TASK REQUIREMENTS. Retype the stretch of the baseball column from "The Yankees weren’t" through "they are, too.", word for word.

They weren’t supposed to lap the field in 2006. But here they are.

The Yankees weren’t supposed to be here, either, entering the second half of the season with more doubt attached to their October itinerary than at any time in the last 13 years.

They were supposed to score a thousand runs.

They were supposed to be ahead of the Red Sox by now, sure, but at the very least they were supposed to have the wild-card as an easy fallback.

But here they are, too.

It doesn’t matter how they got here, doesn’t matter that the Mets have been helped immeasurably by the league they play in, that the Yankees have been hurt greatly by the league they play in. What matters, is that they are where they are. And that they’re headed wherever they are headed. Which could well be to a place that New York City has never seen before.

Because by the time this season is done 3 ½ months from now, it is entirely possible that the Mets and the Yankees will have given us the greatest baseball season New York has ever known. Both teams are set up to give us precisely that. Both seasons are set up to give us precisely that. Both schedules are set up to give us precisely that.

And there are 7 ½ million people, give or take a spare thousand here and there, who will have witnessed every second of it, 4 million in The Bronx, 3 ½ million in Flushing, all of them pouring into two doomed stadiums knowing that what they are watching could very well be the Good Old Days.

[Lines of data]
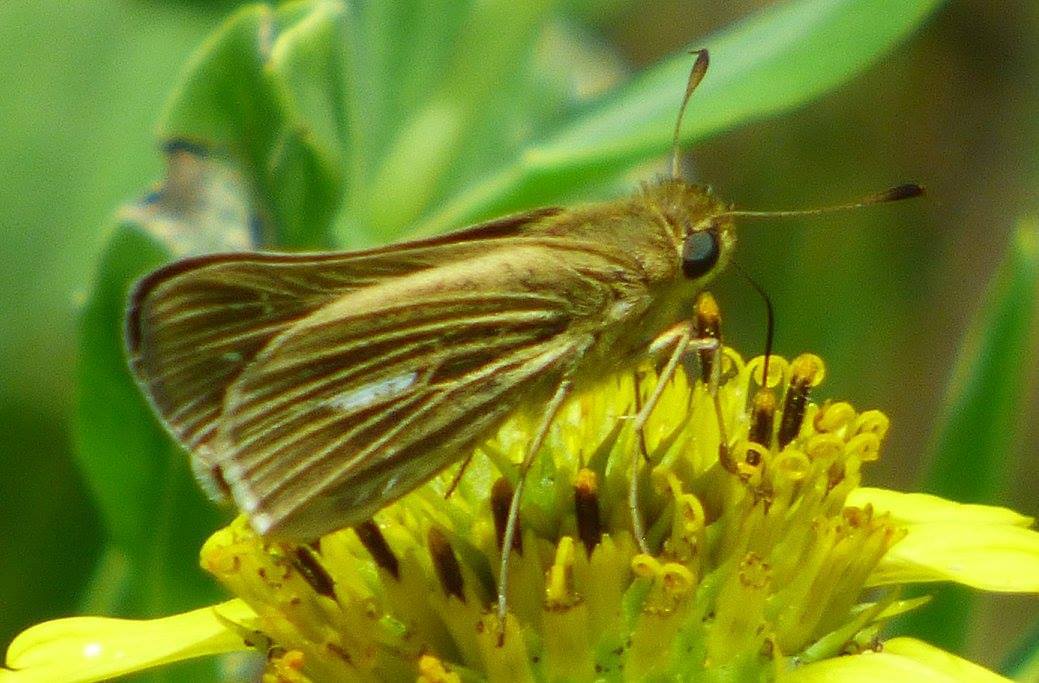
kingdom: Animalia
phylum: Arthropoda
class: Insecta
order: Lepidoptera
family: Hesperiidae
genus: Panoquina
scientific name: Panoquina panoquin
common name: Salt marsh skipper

SOLUTION TO THE PROBLEM.
The Yankees weren’t supposed to be here, either, entering the second half of the season with more doubt attached to their October itinerary than at any time in the last 13 years.

They were supposed to score a thousand runs.

They were supposed to be ahead of the Red Sox by now, sure, but at the very least they were supposed to have the wild-card as an easy fallback.

But here they are, too.